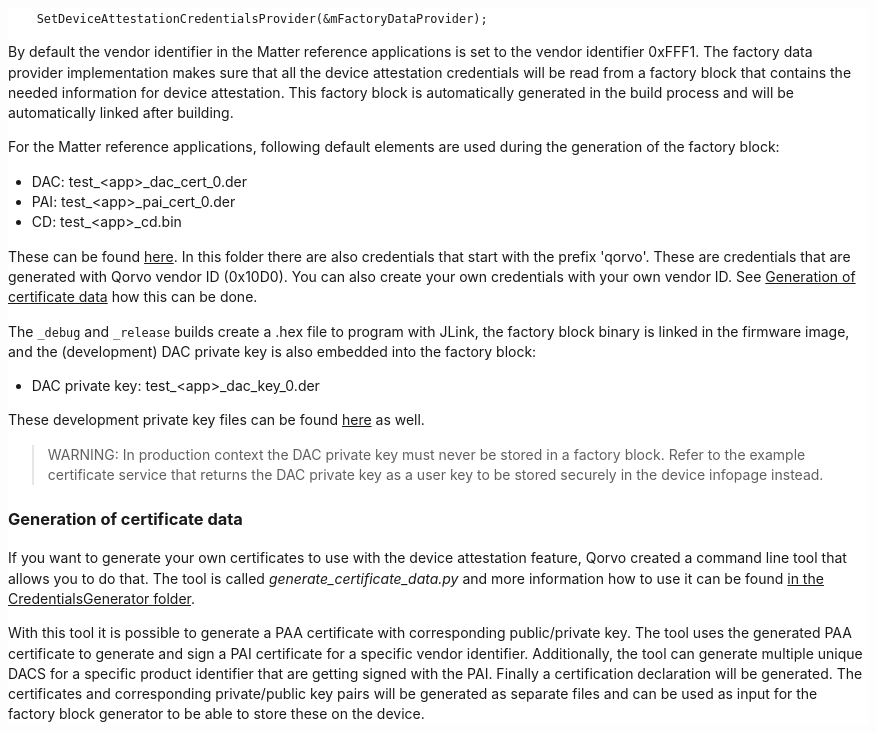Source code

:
 ```
    SetDeviceAttestationCredentialsProvider(&mFactoryDataProvider);
```

By default the vendor identifier in the Matter reference applications is set to the vendor identifier 0xFFF1.
The factory data provider implementation makes sure that all the device attestation credentials will be read from a
factory block that contains the needed information for device attestation. This factory block is automatically generated
in the build process and will be automatically linked after building.

For the Matter reference applications, following default elements are used during the generation of the factory block:
- DAC: test_\<app\>_dac_cert_0.der
- PAI: test_\<app\>_pai_cert_0.der
- CD: test_\<app\>_cd.bin

These can be found [here](../../Tools/FactoryData/Credentials/). In this folder there are also credentials that start with the prefix 'qorvo'. These are credentials that are generated with Qorvo vendor ID (0x10D0). You can also create your own credentials with your own vendor ID. See [Generation of certificate data](#generation-of-certificate-data) how this can be done.

The `_debug` and `_release` builds create a .hex file to program with JLink, the factory block binary is linked in the firmware image, and the (development) DAC private key is also embedded into the factory block:

- DAC private key: test_\<app\>_dac_key_0.der

These development private key files can be found [here](../../Tools/FactoryData/Credentials/) as well.

> WARNING: In production context the DAC private key must never be stored in a factory block.
> Refer to the example certificate service that returns the DAC private key as a user key to be stored securely in
> the device infopage instead.

### Generation of certificate data

If you want to generate your own certificates to use with the device attestation feature, Qorvo created a command line tool
that allows you to do that. The tool is called *generate_certificate_data.py* and more information how to use it can be
found [in the CredentialsGenerator folder](../../Tools/CredentialsGenerator).

With this tool it is possible to generate a PAA certificate with corresponding public/private key. The tool uses the
generated PAA certificate to generate and sign a PAI certificate for a specific vendor identifier. Additionally, the tool can
generate multiple unique DACS for a specific product identifier that are getting signed with the PAI. Finally a
certification declaration will be generated. The certificates and corresponding private/public key pairs will be
generated as separate files and can be used as input for the factory block generator to be able to store these on the
device.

▶ [EXERCISE DETAILS]: All that is needed is the exact run of lines above from the line containing "By default the" through the line containing "The factory data", both of them included.

▶ [ANSWER TO THE PROBLEM]:
By default the vendor identifier in the Matter reference applications is set to the vendor identifier 0xFFF1.
The factory data provider implementation makes sure that all the device attestation credentials will be read from a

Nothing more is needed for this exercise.